### What to do
Count the lines in the listing below that contain the string "Which", matching case exactly, and reply with only that number.

### Given data

..............................

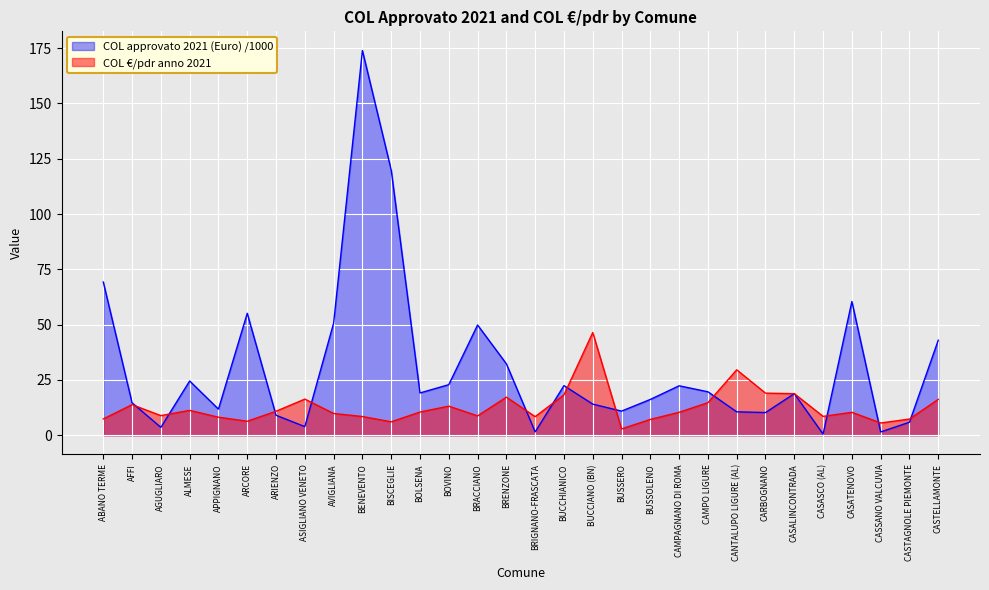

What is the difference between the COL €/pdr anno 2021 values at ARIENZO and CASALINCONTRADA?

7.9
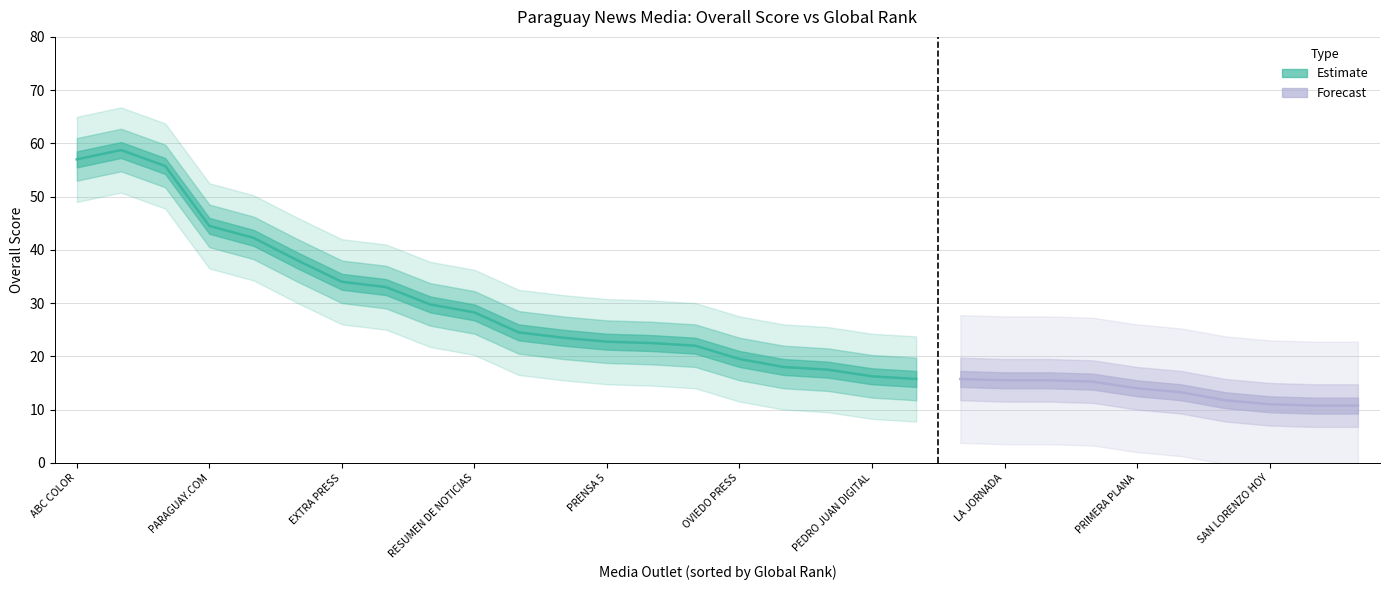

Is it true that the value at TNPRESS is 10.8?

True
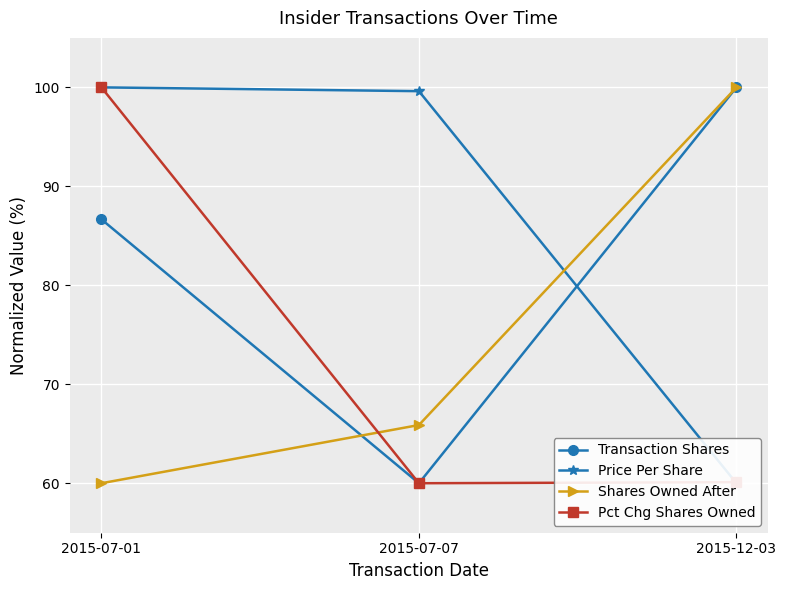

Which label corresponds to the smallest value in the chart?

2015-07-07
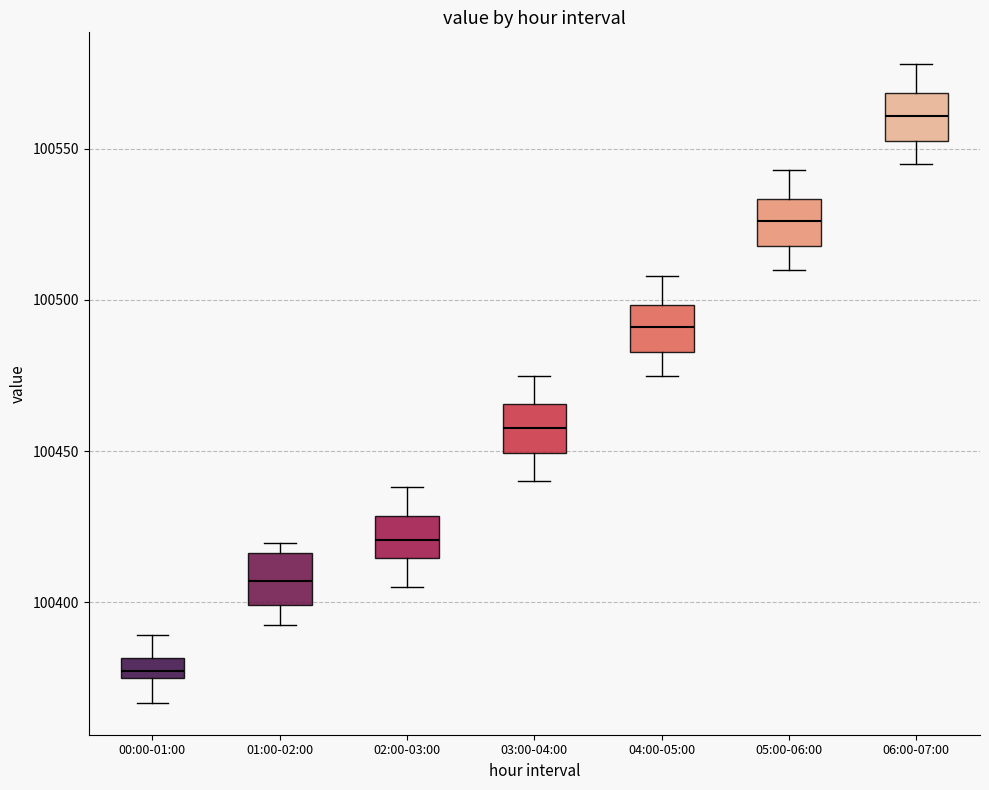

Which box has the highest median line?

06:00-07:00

..............................

### Output for this exercise
2